Since hearing the incredible title track of this compilation some years ago, Gloria Ann Taylor has been one of those artists we were desperate to find more material from, but it remained elusive. The 12″ version of Love is a Hurtin’ Thing is an epic blend of psychedelic guitars, huge sounding strings and gospel-inspired soulful vocals that combines all the best elements of early 70s music and turns them into way more than the sum of their parts. Trying to track down more led only to poor quality YouTube versions of a couple of other singles, which of course added to the mystique; another single, Deep Inside You allegedly became one of the rarest and most expensive disco 12″s ever sold on Discogs.
Now though, Ubiquity Records‘ Luv N’Haight imprint have released this compilation, and it doesn’t disappoint. Love is a Hurtin’ Thing is assembled from singles released on Taylor’s own label Selector Sounds, formed with her then husband, and producer Walter Whisenhunt.
In short, this record is absolutely wonderful and is available to download on iTunes here.
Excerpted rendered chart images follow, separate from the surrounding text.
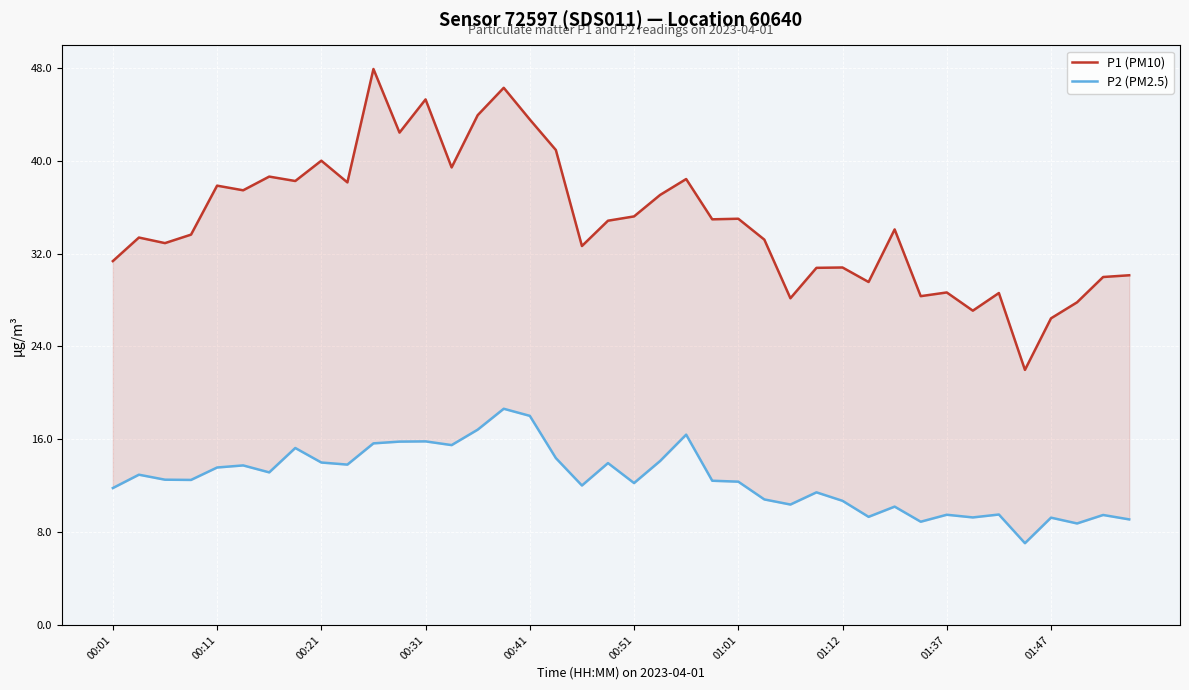

How many data points in P2 (PM2.5) are above 12?

24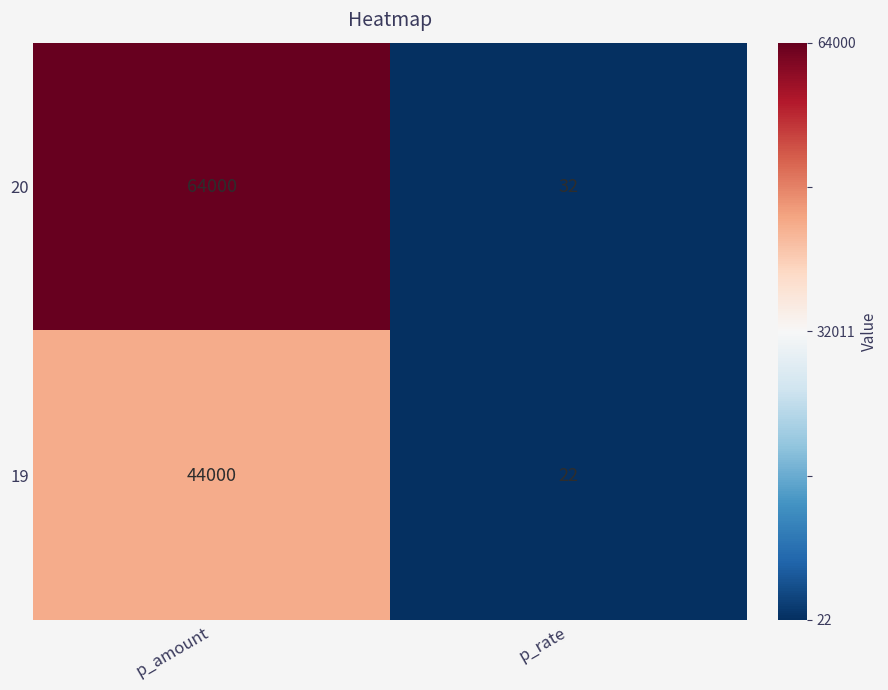

Which series changed the most between p_amount and p_rate?

20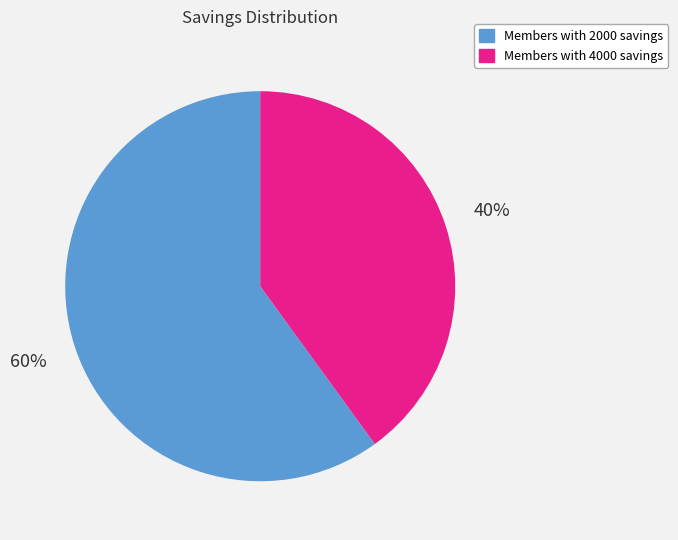

Is there any slice that represents more than half of the pie?

Yes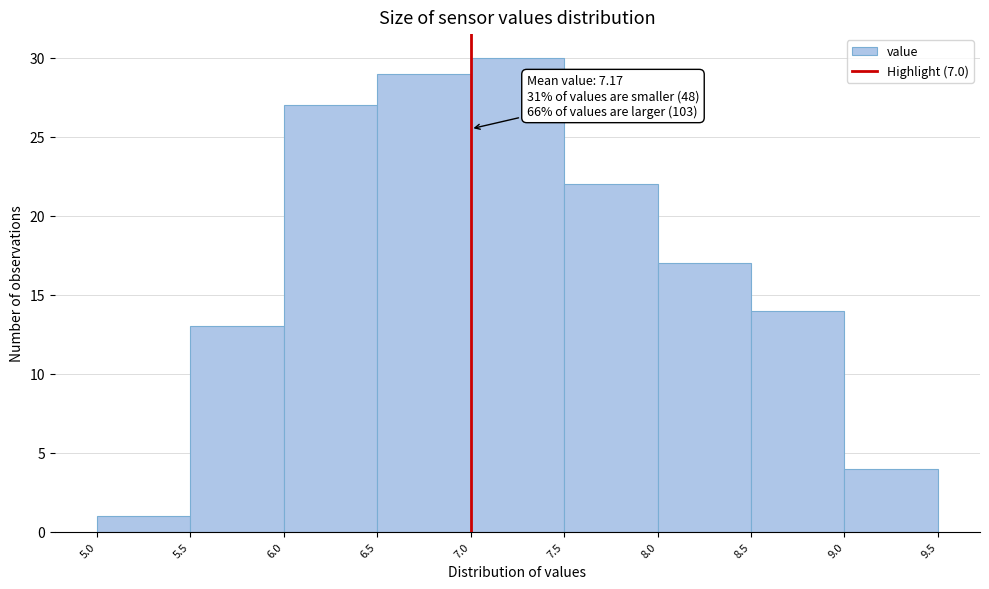

Which range on the x-axis has the tallest bar?

7.0 to 7.5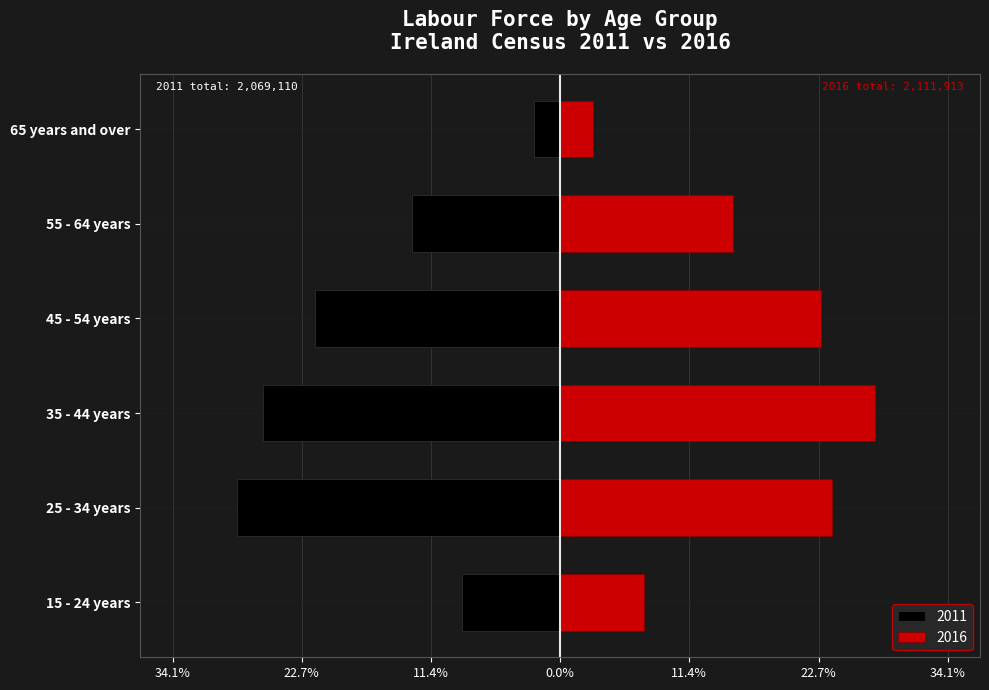

Rank the categories by Persons at work 2016 value from lowest to highest.

65 years and over, 15 - 24 years, 55 - 64 years, 45 - 54 years, 25 - 34 years, 35 - 44 years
And now to the sleeve notes by Ubiquity’s Andrew Jervis:
Soul singer Gloria Ann Taylor has no rags to riches tale to tell. Her story is one of personal sacrifice, failed relationships, and missed opportunity. She was leading a hard knock life before being swept-up by the flash and promise of a marriage and business partnership with a successful record producer. She would be nominated for a Grammy, rub shoulders with James Brown and Bootsy Collins, and turn heads from Motown. But in the end she rejected professional singing, the music business, and the lifestyle that came with it. Thankfully for music lovers, before Gloria closed the doors on her singing career, she left us with some amazing soul songs. Deeply shaded by gospel roots, her haunting sound clearly comes from the gut. Gloria did not fake the funk.
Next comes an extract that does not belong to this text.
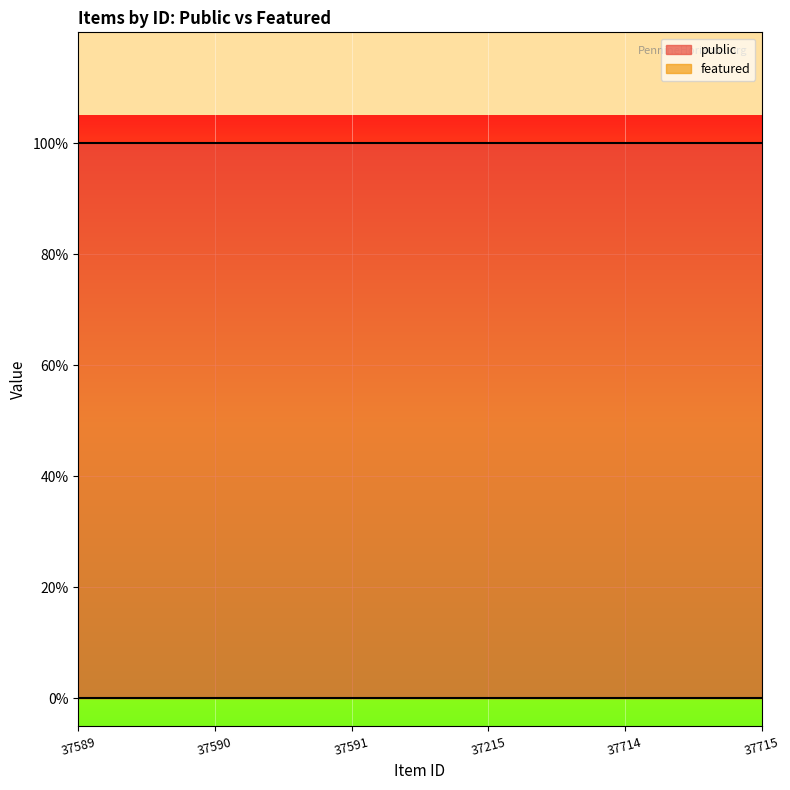

The value of public at 37589 is 1. True or false?

True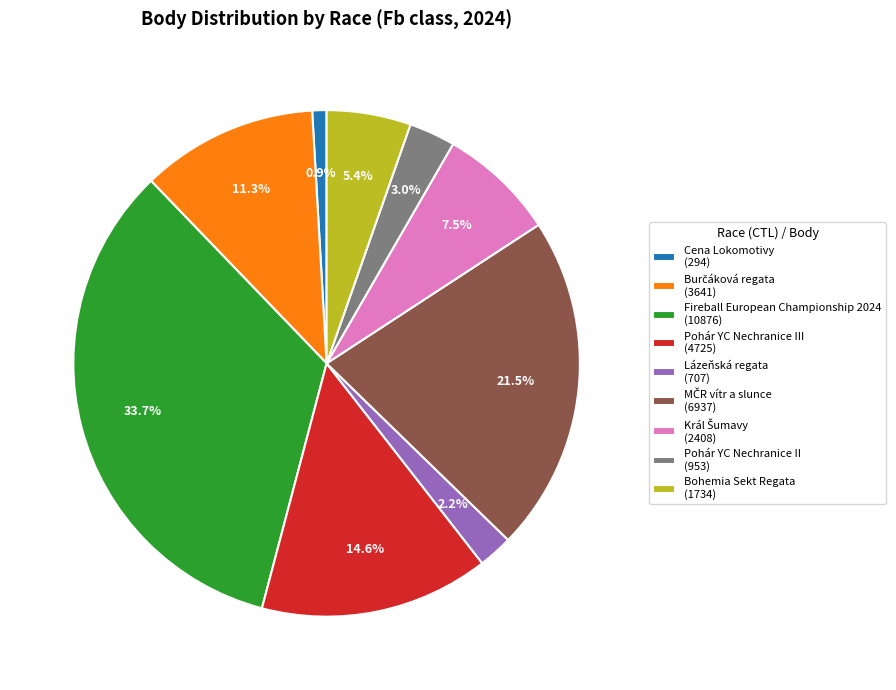

Between Pohár YC Nechranice III (4725) and Cena Lokomotivy (294), which is larger?

Pohár YC Nechranice III (4725)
Gloria was a partial owner of the Selector Sounds label, along with her husband/producer Walter Whisenhunt (previously a right-hand man to James Brown), and her brother Leonard. They released five Gloria Taylor singles between 1971 and 1977. They also released the three-song Deep Inside You EP, under the name Gloria Ann Taylor and Walter Whisenhunt’s Orchestra. In the studio Whisenhunt would work up a unique musical brew that mixed northern soul with exotic percussion and fuzzy psychedelic guitars. He moved Gloria through a range of tempos and stylings from ballads to disco. Her gritty vocal performance was set to orchestral arrangements creating a juxtaposition of grandeur and solace. The pinnacle of their collaborations has to be the jaw-droppingly epic EP version of “Love Is a Hurting Thing”; a chugging, string-laden disco track, that sounds like proto-Theo Parrish.